- Guangdong Tushuguan Xuehui Sishi Nian (The Guangdong Library Association: 40 Years)
China's rapid economic development and progress have masked the tortuous developmental road experienced before the introduction of the "opening and reform" policies in the early 1980s. Earlier institution building and reforms at all levels and sectors encountered many false starts or were abandoned; this was especially evident during the Cultural Revolution. Institution rebuilding has thus become a major task in China's march toward modernity.
The history of China's library development since 1949 and the rebuilding of the system since the 1980s constitute a case study of the arduous task of institution building. Edited by Cheng Huanwen, university librarian at Zhongshan University, and associates, The Guangdong Library Association: 40 Years is a microstudy at the provincial level of one such endeavor for the period 1963–2003, with special attention to developments since the 1980s.
The Guangdong Library Association was the first Chinese library association founded after the establishment of the People's Republic of China in 1949. The Association traces its origins to the Guangzhou City Library Staff Association, founded in 1957. The Guangdong Library Association was established in 1963; fifty plus members and over three hundred library employees from the city of Guangdong attended the Association's inaugural meeting. Though numerous national and regional library-related meetings were conducted during the intervening years, it was not until the end of 1977, following the downfall of the infamous "Gang of Four" in 1976, that the Association was renewed. (Between 1978 and 1980 the library associations of China's other provinces and municipalities were similarly revived, culminating in the founding of the national Chinese Library Association in 1979.) In 2002 the membership of the Guangdong Library Association had grown to 1,644, and through the endeavors of the Association a new era of library institution building and activities was initiated.
Organized into fifteen chapters, the volume is a formal record of library development in one Chinese administrative unit, Guangdong Province (adjacent to Hong Kong), seen through the organization, activities, policies, and programs of the leadership of the provincial library association.

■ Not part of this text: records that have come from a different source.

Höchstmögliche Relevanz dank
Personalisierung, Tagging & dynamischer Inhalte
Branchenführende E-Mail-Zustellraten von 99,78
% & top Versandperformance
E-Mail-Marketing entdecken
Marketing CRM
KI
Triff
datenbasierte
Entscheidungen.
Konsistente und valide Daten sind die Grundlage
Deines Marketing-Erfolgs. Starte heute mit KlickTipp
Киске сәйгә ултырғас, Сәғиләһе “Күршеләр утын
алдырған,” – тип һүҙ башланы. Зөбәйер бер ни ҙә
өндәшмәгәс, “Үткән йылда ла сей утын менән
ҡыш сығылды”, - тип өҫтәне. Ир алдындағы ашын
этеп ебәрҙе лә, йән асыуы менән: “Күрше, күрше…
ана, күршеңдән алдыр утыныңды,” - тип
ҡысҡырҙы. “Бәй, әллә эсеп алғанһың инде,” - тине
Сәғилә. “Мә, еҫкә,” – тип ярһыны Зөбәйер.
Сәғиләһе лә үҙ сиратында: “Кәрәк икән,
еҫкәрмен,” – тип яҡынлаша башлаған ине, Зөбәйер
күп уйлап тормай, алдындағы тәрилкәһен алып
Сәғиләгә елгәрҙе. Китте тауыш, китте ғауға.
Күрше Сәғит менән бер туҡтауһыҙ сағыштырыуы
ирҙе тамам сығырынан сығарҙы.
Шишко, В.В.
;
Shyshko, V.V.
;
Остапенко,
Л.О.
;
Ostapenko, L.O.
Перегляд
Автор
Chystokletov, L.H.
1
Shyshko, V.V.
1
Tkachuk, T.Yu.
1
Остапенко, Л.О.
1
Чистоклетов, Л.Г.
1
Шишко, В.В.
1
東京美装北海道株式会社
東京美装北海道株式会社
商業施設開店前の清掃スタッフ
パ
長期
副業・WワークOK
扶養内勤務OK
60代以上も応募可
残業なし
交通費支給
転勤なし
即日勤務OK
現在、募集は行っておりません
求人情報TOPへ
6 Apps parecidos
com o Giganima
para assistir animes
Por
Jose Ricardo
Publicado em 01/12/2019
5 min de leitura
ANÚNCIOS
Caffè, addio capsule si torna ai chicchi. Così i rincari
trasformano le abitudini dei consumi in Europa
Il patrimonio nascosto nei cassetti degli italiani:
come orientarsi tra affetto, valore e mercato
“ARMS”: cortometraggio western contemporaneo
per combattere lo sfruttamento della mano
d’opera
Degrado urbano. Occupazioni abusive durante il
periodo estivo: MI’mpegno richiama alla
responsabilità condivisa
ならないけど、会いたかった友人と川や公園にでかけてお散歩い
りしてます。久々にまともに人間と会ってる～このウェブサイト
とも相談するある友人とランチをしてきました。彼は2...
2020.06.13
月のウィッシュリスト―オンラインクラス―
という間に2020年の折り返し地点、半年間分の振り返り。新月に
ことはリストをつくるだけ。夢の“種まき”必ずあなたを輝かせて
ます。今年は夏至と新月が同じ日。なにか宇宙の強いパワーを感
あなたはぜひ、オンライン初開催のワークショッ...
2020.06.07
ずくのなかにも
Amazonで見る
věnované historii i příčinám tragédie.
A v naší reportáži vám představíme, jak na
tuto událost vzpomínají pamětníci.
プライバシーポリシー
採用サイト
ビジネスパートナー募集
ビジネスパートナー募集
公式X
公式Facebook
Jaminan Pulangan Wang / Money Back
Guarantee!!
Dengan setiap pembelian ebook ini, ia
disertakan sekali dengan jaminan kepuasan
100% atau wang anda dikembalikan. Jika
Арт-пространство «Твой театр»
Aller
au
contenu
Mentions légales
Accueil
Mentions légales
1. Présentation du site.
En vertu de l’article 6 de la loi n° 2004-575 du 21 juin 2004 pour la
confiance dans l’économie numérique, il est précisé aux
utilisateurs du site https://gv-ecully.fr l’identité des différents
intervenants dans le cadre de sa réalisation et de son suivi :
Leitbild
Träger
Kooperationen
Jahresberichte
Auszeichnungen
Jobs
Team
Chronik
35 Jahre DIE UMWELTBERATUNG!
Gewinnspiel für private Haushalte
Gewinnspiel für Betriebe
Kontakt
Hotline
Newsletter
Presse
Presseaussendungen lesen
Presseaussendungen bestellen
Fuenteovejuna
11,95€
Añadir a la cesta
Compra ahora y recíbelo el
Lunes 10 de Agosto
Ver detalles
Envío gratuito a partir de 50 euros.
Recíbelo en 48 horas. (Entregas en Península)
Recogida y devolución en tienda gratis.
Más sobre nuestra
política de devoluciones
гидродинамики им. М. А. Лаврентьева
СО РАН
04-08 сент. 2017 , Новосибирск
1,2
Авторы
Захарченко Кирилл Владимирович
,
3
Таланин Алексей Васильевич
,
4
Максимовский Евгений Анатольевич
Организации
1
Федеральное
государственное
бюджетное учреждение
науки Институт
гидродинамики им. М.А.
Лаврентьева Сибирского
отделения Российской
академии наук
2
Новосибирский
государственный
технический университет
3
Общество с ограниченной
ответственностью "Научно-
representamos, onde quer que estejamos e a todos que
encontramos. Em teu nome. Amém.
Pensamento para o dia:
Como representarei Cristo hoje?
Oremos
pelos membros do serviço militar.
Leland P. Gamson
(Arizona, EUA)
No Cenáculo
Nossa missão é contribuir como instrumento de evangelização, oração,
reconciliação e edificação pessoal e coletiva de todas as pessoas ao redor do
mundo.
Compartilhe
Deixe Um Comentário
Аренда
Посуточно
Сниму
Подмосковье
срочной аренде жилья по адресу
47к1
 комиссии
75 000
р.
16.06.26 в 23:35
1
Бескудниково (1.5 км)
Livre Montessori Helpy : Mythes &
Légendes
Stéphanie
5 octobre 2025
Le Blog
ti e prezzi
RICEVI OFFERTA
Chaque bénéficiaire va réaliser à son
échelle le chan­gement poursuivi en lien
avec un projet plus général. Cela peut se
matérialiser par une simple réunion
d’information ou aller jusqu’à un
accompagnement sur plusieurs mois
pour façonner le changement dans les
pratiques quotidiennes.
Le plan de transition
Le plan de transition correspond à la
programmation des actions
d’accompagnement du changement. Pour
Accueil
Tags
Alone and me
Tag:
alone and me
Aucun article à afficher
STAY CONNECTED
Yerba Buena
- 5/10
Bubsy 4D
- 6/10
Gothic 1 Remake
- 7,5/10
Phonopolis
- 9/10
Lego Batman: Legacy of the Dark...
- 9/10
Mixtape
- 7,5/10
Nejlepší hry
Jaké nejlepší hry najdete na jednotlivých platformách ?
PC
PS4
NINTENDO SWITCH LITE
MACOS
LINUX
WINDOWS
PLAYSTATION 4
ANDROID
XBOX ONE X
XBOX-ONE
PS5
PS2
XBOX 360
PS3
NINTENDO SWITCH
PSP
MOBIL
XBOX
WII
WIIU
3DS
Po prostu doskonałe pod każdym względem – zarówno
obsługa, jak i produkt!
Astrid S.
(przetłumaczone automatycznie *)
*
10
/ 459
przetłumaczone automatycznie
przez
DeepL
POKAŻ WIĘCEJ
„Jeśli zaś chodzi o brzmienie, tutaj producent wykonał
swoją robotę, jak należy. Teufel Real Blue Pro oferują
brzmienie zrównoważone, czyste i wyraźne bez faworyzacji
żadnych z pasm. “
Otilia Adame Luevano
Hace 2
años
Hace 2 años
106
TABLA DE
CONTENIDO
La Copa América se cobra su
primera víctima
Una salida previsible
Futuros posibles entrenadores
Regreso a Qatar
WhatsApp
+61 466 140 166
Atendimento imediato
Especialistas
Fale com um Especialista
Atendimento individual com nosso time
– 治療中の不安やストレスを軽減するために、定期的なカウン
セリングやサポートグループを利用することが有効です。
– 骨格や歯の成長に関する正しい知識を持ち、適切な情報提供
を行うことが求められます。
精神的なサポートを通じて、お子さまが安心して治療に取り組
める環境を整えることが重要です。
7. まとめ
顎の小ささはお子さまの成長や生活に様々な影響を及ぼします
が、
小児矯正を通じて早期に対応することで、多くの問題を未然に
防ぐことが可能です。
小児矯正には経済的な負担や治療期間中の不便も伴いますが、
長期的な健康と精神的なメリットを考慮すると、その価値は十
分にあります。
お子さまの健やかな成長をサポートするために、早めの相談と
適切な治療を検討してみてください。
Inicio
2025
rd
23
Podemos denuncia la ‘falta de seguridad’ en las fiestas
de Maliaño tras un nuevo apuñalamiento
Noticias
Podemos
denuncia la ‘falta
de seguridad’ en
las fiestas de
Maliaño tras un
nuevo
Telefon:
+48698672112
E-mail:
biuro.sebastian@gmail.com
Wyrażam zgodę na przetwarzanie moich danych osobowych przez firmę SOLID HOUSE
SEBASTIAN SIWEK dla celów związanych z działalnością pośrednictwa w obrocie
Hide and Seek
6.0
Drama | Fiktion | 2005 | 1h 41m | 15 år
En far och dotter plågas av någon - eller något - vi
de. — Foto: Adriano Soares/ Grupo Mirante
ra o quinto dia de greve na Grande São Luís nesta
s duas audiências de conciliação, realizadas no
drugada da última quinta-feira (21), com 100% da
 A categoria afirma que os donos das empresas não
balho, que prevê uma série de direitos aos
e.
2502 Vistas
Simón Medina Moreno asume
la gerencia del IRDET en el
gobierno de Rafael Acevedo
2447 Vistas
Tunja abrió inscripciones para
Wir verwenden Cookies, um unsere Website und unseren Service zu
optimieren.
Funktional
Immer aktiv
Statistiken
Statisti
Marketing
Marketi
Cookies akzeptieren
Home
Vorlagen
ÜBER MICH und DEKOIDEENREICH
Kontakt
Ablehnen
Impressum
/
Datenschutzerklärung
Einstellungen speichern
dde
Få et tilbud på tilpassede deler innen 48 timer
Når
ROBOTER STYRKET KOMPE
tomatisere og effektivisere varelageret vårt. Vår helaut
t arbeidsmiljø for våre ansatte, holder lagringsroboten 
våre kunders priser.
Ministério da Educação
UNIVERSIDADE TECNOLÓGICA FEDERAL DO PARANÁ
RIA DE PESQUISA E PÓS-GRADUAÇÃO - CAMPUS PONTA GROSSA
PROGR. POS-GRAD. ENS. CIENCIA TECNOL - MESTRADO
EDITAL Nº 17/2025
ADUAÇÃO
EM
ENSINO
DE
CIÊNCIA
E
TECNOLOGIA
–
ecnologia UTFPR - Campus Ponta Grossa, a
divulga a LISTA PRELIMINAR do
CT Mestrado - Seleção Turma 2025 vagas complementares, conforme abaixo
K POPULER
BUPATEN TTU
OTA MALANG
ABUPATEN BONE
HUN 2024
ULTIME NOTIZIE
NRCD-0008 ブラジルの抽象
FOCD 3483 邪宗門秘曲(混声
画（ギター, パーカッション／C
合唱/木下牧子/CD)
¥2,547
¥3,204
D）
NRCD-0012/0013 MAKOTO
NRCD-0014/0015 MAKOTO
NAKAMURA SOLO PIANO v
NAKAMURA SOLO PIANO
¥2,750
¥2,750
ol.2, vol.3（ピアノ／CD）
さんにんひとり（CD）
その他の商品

Eight of the fifteen chapters consist of records (e.g., names of attendees, minutes, reports, and other documentation) of eight councils (1963–2002) of the Guangdong Library Association. Other chapters showcasing the Association include biographical accounts of leaders (chapter 2), a listing of group and individual awards (chapter 11), publications (chapter 12), membership lists (chapter 14), and other assembled data. A rich treasure of data is available for scholars. [End Page 572]
As with similar volumes of compiled data, we are indebted to the editorial team for their dedication but are left wanting a critical analytical study, based in part upon the rich available documentation, that would provide greater insight into core basic issues of institution building in China during the past forty years. Such a study would illuminate the trials and tribulations of the Guangdong Library Association, such as the degree of centralization versus central-regional differences, the debate over foreign models of institution building, the discussion of "information science," and the extent and role of overseas Chinese financial and other contributions and international linkages (e.g., IFLA) in institution building in post–"open and reform" China. In sum, the aim of the work is to demonstrate the success of Guangdong Library Association's historical role in China's library development.